Extracted records:
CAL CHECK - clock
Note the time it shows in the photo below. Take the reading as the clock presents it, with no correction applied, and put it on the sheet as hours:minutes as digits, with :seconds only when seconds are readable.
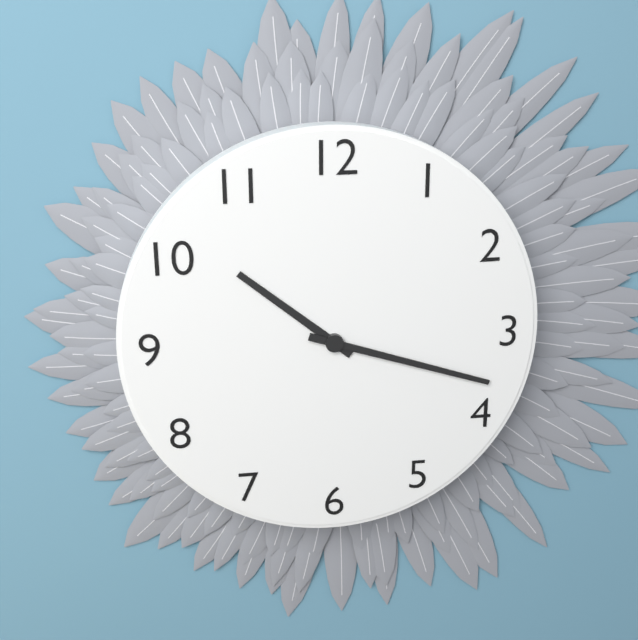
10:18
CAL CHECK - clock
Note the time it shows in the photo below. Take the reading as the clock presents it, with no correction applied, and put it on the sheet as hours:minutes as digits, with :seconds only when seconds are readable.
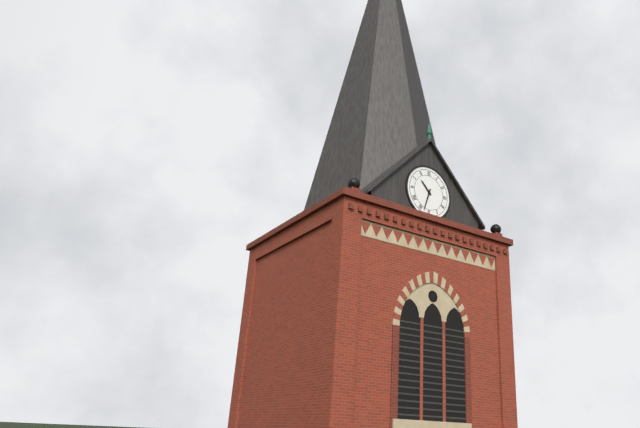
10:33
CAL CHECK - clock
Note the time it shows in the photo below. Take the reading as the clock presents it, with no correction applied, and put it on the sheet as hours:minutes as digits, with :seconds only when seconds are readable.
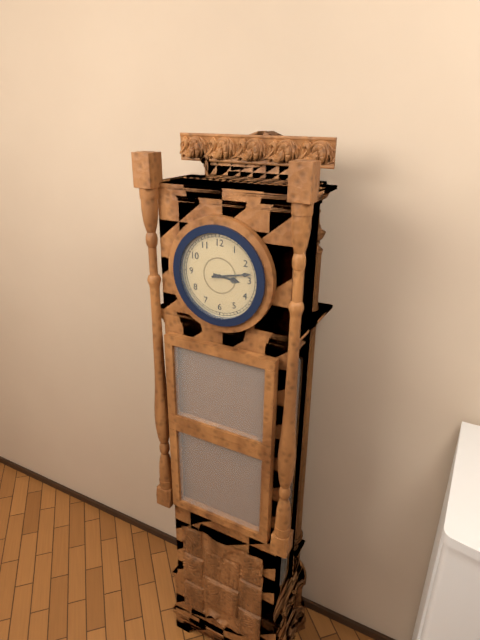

> **STATED TASK**: Repeat the text of every record above word for word, omitting the pictures.

> **TASK SOLUTION**:
CAL CHECK - clock
Note the time it shows in the photo below. Take the reading as the clock presents it, with no correction applied, and put it on the sheet as hours:minutes as digits, with :seconds only when seconds are readable.
10:18
CAL CHECK - clock
Note the time it shows in the photo below. Take the reading as the clock presents it, with no correction applied, and put it on the sheet as hours:minutes as digits, with :seconds only when seconds are readable.
10:33
CAL CHECK - clock
Note the time it shows in the photo below. Take the reading as the clock presents it, with no correction applied, and put it on the sheet as hours:minutes as digits, with :seconds only when seconds are readable.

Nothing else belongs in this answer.